Sepanjang jalan, mulai dari keluar pintu stasiun hingga menyusuri George St, aku selalu menoleh kekiri dan kekanan. Hahh..Geogre St ini jalan yang sangat panjang. Rasanya mustahil menemukan seorang Elena diantara ribuan manusia yang berjalan cepat menyusuri jalan ini. George st dikenal sebagai china town di Sydney. Banyak toko-toko makanan maupun restaurant, utamanya yang menyediakan menu asia, tersebar dijalan ini. Dan salahnya aku juga lupa bertanya nama restaurant tempat Elena bekerja. Banyak jenis rumah makan ala negeri arab. Aku tidak tau yang mana tempat Ia bekerja. Hah..Aku hanya ingat kalau Elena sering menyediakan kebab bagi pengunjung restaurant. Aghh..rumah makan yang menyediakan kebab di George st jumlahnya ratusan. Apakah aku harus mencari satu – persatu. Mungkin harus kucoba, pikirku semakin menggila.

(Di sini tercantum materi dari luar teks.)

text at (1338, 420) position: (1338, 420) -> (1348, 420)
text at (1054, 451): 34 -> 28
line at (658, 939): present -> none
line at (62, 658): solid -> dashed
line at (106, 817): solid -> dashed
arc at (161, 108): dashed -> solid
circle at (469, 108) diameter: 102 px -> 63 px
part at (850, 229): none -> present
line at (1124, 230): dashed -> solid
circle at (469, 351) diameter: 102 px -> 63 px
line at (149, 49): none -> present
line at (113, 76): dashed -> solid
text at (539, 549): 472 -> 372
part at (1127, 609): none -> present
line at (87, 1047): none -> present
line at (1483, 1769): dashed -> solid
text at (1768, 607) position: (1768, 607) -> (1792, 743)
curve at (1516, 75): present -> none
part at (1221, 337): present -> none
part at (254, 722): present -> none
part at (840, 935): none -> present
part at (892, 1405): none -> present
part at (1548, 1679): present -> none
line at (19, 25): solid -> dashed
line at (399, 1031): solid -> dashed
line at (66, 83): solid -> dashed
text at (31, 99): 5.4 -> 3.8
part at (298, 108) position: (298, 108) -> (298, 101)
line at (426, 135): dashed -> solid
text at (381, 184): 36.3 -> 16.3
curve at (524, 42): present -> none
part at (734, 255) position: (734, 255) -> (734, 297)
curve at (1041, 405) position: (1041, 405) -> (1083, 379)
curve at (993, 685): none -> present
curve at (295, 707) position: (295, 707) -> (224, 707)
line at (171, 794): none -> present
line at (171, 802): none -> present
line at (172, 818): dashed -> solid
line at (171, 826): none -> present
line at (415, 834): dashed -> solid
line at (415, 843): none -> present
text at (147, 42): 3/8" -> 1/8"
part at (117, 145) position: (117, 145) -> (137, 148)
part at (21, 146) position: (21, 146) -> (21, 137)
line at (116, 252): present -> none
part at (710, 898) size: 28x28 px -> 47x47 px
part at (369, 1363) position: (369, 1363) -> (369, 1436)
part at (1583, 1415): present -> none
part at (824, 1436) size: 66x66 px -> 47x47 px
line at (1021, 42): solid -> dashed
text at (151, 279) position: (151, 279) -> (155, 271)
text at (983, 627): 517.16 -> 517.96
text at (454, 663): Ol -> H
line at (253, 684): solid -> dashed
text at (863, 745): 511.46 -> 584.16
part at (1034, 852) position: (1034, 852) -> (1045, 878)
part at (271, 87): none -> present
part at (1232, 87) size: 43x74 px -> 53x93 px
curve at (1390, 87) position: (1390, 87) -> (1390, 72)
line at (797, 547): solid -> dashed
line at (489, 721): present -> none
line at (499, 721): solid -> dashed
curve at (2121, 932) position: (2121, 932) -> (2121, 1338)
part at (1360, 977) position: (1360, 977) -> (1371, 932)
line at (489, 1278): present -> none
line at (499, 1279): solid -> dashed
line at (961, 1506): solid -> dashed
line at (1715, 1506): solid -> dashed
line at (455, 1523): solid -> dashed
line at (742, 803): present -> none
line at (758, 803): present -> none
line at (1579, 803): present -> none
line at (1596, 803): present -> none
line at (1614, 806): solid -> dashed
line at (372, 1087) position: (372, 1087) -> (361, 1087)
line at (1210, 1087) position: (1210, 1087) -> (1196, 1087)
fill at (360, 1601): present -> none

Langkahku gontai menaiki anak tangga kantorku. David sudah duduk di meja kerjanya. Kami berbeda ruangan. Aku ditempatkan di lantai atas yang juga sekaligus sebagai gudang penyimpanan barang-barang kiriman. Ruangan dilantai dua ini tidak terlalu luas. Ukurannya kurang lebih delapan kali Sembilan meter. Ada empat orang yang bekerja di lantai dua, aku, Hilda Ngo, seorang wanita keturunan chinnesse yang menjadi warga Negara Australia, Lenin Svarktov, seorang Rusia dan juga sudah menjadi warga Negara Australia, serta Jason Healy, asli warga Negara Australia. Meja kerja kami, masing-masing dipisahkan dinding setinggi satu setengah meter, sehingga masih bisa melihat rekan kerja yang lain. Untuk ruangan kerja hanya menggunakan empat meter ruangan, sisanya digunakan untuk tumpukan barang-barang kiriman dari dan ke luar negeri. Ada Stuart, sebagai mandor dan 3 orang anak buahnya yang bertugas mengatur barang-barang tersebut. Tapi mereka tidak selalu berada dilantai atas. Kebanyakan barang sudah ditempatkan di lahan parkir dan siap untuk didistribusikan.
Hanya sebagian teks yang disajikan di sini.